What if I want to generate a rolling window function of weekly data from hourly data?

In [None]:
# Resampling and rolling average together

df.resample('W').mean().Close.rolling(4).mean()

In [None]:
# Resampling and rolling average together (26 weeks rolling average)

df.resample('W').mean().Close.rolling(26).mean()

In [None]:
# %matplotlib notebook


df.Close.plot(label = 'raw data')
df.resample('W').mean().Close.rolling(2).mean().plot(label = '2W rolling')
df.resample('W').mean().Close.rolling(8).mean().plot(label = '8W rolling')
df.resample('W').mean().Close.rolling(26).mean().plot(label = '26W rolling')
plt.legend()

#### What other rolling averages can we use?


### Lagging and Lead

- Shift: move the data backwards and forwards by a given amount
- diff: find the difference with the previous observation (or a specified further back observation)
- Can be used to computing differences over time

In [None]:
df_daily = df.resample('D').mean()
df_daily.head(10)

In [None]:
# Use 'shift' to move the timeseries into the future

df_daily['shift(1)'] = df_daily.Close.shift(1)
df_daily.head(10)

In [None]:
# create a new column 'diff(1)'
df_daily['diff(1)'] = df_daily.Close.diff(1)
df_daily.head(10)

In [None]:
plt.plot(df.Close)

In [None]:
# %matplotlib inline
# Use for shift/diff to calculate 1 year rate of return

((df_daily.Close.shift(-365)/df_daily.Close -1) *100).plot()
plt.ylabel('% Return on Investment')
plt.title('1-Year Rate of return on ETH')
plt.xlim(pd.Timestamp('2017-07'), pd.Timestamp('2019-06'))

### Time Zone

In [None]:
# datetime with no timezone specified (sometimes called timezone naive datetime object)

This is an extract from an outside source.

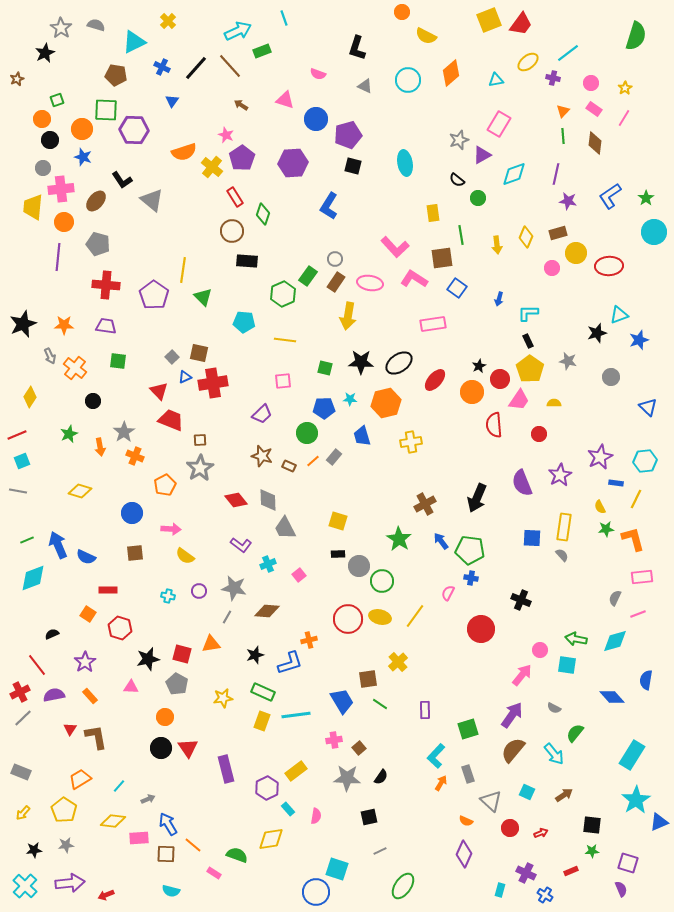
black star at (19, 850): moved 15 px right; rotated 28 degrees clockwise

t = pd.Timestamp('2020-04-14 10:20:20')
t

In [None]:
#create a datetime object with specify timezone

# t1 = pd.Timestamp('2020-04-14, 07:50', tz = 'US/Central')
# t1

In [None]:
# localize a naive timezone
t_localized = t.tz_localize('US/Central')
t_localized

In [None]:
# convert to a different timezone

t_localized.tz_convert(tz = 'Asia/tokyo')

In [None]:
# Can I convert a naive timestamp to a particular timezone?


### Timedelta

In [None]:
# What is date and time right now? Take any datetime object and use .now() method

pd.Timestamp.now()

In [None]:
# time delta between now (today's date) and t

(pd.Timestamp.now() - t)

In [None]:
# Can we find time delta between t and t1?

t, t_localized

In [None]:
# To convert the above Timedelta object to a number:

(pd.Timestamp.now() - t) // pd.Timedelta('1d')

### Bonus

In [None]:
# Bonus: How to remove timezone info from a datetime object

t1 = t1.tz_localize(None)
t1

In [None]:
# Bonus: What is going on here?

pd.Timestamp('2021-03-14 02:00', tz = 'US/Eastern')